Uji treponema merupakan uji yang spesifik terhadap sifilis, karena mendeteksi langsung Antibodi
terhadap Antigen Treponema pallidum. Biasanya uji ini digunakan untuk mengkonfirmasi uji non-
treponemal (non spesifik) dan untuk menilai respon bakteri treponemal tersebut.Pada uji
treponemal, sebagai antigen digunakan bakteri treponemal atau ekstraknya, misalnya Treponema
Pallidum Hemagglutination Assay (TPHA),Treponema Pallidum Particle Assay (TPPA), dan Treponema
Pallidum Immunobilization (TPI).
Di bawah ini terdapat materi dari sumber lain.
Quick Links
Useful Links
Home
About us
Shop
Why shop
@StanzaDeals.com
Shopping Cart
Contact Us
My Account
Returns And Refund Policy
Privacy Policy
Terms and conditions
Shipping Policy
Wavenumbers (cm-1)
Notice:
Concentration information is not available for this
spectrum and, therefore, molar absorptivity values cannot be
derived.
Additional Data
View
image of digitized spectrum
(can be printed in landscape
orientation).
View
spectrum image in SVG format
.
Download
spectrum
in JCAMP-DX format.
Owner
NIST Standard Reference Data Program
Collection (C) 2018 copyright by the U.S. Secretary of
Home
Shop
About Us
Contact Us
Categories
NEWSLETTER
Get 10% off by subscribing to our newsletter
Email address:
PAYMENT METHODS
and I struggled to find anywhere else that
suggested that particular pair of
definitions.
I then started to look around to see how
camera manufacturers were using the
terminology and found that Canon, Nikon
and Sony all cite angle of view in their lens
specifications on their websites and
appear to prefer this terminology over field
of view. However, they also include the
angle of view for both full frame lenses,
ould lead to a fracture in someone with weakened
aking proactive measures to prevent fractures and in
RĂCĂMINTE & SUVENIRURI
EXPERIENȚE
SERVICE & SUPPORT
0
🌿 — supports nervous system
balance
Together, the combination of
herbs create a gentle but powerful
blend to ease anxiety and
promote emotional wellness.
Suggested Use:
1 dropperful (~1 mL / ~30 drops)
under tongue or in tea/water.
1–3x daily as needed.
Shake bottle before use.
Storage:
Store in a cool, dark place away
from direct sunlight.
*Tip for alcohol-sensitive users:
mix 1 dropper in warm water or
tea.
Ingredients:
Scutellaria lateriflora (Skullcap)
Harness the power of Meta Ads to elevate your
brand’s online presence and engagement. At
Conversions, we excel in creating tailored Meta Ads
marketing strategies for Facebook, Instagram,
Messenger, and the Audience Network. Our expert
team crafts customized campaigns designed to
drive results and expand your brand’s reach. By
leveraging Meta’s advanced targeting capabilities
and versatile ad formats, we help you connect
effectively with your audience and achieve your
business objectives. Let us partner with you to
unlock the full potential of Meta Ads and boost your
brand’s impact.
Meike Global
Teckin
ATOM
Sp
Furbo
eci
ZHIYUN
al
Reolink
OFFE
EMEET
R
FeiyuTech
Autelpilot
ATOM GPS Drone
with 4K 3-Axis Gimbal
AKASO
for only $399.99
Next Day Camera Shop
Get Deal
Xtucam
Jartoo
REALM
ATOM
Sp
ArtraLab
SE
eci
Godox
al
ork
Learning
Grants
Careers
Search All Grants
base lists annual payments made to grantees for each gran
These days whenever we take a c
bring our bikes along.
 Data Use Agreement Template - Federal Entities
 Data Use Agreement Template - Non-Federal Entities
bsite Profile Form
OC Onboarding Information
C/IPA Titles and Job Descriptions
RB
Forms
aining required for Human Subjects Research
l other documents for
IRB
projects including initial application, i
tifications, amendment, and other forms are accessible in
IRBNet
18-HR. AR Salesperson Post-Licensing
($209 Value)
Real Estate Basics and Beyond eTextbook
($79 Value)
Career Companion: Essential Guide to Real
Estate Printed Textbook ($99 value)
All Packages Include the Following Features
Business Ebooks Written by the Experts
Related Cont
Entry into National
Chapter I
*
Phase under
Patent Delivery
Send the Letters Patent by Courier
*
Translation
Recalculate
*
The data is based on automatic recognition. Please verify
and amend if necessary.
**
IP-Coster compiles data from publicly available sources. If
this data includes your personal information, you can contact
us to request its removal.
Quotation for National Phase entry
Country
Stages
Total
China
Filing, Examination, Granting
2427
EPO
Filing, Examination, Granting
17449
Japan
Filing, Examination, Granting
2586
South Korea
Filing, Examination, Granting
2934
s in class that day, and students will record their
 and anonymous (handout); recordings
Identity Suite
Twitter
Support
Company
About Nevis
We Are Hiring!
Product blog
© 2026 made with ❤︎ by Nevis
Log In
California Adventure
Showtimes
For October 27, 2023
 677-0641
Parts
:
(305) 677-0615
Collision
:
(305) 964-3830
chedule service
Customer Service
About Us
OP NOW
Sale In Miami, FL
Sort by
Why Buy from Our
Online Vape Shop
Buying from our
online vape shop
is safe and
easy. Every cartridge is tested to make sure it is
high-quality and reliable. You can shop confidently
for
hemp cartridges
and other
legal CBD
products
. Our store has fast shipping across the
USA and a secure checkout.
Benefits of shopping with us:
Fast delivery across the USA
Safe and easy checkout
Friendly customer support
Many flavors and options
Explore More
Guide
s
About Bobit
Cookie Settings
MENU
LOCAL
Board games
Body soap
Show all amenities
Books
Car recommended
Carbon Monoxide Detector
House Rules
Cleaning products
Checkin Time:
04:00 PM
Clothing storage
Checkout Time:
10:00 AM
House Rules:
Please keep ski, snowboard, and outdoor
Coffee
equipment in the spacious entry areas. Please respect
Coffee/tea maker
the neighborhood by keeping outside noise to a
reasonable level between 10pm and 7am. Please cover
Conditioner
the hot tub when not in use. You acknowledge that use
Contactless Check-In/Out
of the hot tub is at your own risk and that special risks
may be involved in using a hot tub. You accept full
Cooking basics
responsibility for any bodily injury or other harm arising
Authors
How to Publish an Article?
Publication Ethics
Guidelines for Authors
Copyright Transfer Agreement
Walaupun pengobatan secara dini diberikan, namun uji treponemal
dapat memberi hasil positif seumur hidup.

Uji non-treponema adalah uji yang mendeteksi antibodi IgG dan IgM terhadap materi-materi lipid
yang dilepaskan dari sel-sel rusak dan terhadap antigen-mirip-lipid (lipoidal like antigen) Treponema
pallidum. Karena uji ini tidak langsung mendeteksi terhadap keberadaan Treponema pallidum itu
sendiri, maka uji ini bersifat non-spesifik. Uji ini akan menjadi negatif 1-4 minggu setelah pertama
kali memberi hasil positif (seiring dengan pengobatan atau menyembuhnya lesi), sehingga hanya
digunakan untuk melihat keberhasilan pengobatan terhadap penyakit sifilis. Uji non-treponemal
meliputi VDRL (Venereal disease research laboratory), USR (unheated serum reagin), RPR (rapid
plasma reagin), dan TRUST (toluidine red unheated serum test).